▶ Exercise prompt:
The lines needed are those below that contain the word "elbow"; copy each one.

▶ Data under study:
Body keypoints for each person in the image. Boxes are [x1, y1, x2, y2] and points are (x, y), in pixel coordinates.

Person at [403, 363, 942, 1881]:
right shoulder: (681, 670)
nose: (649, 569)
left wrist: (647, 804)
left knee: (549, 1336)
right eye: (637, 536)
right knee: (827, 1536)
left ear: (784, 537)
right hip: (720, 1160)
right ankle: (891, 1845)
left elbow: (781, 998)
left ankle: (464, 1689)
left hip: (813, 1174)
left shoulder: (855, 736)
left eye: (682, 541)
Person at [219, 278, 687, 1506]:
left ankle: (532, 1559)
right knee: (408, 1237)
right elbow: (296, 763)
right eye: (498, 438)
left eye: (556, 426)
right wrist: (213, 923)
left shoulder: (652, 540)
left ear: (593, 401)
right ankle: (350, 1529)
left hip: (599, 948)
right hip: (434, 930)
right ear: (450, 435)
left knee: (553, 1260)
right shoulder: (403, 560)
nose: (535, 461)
---
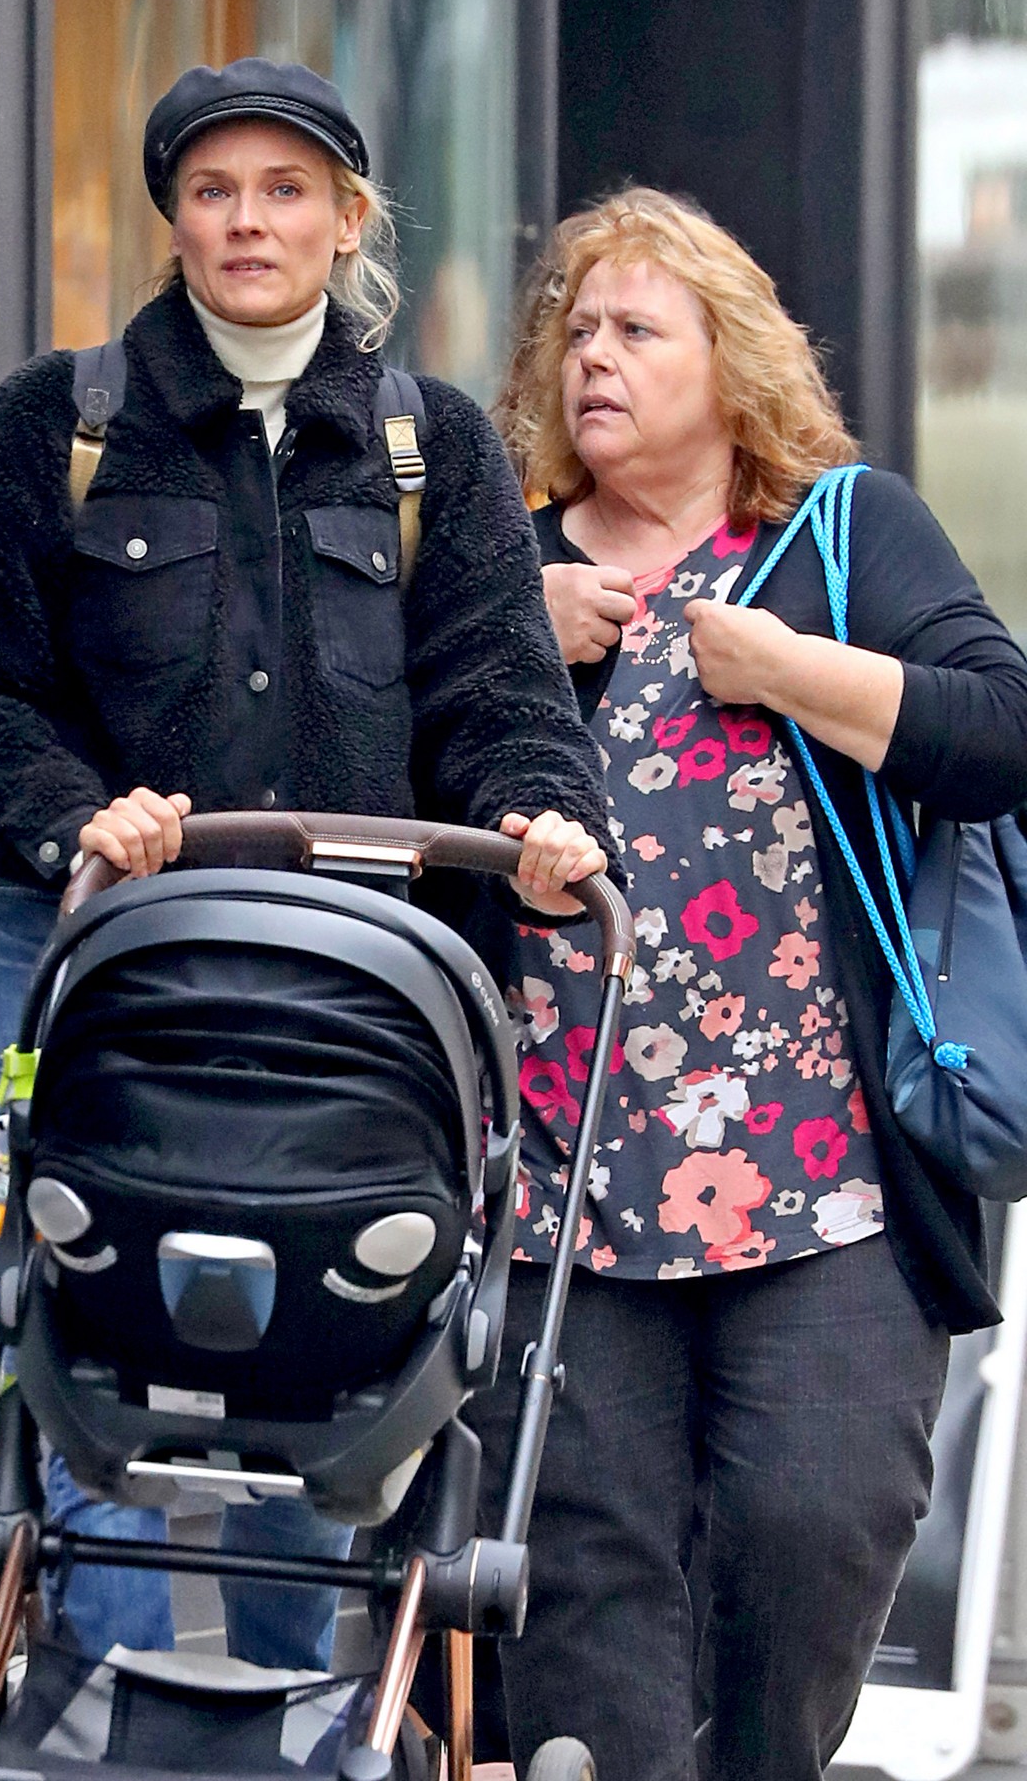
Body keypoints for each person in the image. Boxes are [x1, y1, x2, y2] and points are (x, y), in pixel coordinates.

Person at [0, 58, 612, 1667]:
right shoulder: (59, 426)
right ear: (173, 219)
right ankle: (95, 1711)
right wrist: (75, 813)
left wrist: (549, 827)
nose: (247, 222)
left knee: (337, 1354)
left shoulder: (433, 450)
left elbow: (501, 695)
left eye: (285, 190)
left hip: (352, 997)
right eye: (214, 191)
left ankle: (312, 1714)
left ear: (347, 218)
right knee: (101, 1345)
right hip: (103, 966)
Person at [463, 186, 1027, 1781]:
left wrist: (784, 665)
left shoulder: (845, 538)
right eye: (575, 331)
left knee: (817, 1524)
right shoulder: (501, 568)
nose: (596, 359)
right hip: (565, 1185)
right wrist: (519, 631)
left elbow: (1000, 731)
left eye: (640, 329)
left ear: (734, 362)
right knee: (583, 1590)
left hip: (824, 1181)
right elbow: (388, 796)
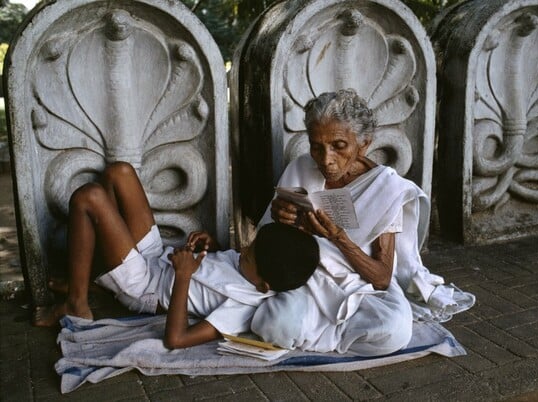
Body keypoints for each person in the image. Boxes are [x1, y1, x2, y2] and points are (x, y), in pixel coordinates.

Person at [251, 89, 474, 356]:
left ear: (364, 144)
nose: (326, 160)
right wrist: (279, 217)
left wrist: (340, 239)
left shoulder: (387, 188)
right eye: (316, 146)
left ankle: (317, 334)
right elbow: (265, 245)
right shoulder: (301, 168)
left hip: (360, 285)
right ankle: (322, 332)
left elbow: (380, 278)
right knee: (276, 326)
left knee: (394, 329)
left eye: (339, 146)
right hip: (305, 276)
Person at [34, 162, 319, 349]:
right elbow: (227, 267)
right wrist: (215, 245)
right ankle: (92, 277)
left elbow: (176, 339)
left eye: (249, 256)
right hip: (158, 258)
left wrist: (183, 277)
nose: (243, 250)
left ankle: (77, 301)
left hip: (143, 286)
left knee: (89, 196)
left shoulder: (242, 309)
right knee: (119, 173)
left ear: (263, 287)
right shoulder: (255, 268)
...
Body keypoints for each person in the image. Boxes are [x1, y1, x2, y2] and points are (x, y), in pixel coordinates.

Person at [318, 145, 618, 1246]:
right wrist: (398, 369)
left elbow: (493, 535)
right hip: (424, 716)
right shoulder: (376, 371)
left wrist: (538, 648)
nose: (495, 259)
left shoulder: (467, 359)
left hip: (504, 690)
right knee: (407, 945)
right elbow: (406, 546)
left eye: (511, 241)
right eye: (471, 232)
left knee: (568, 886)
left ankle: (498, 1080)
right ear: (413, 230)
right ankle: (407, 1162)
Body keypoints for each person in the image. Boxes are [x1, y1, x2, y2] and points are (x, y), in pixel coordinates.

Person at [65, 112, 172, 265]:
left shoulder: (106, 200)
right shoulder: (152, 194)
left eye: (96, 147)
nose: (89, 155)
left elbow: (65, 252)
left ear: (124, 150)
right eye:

▶ Response area:
left elbow: (781, 998)
right elbow: (296, 763)
left elbow: (501, 695)
left elbow: (1000, 731)
right elbow: (388, 796)
right elbow: (265, 245)
left elbow: (380, 278)
right elbow: (227, 267)
left elbow: (176, 339)
left elbow: (493, 535)
right elbow: (406, 546)
left elbow: (65, 252)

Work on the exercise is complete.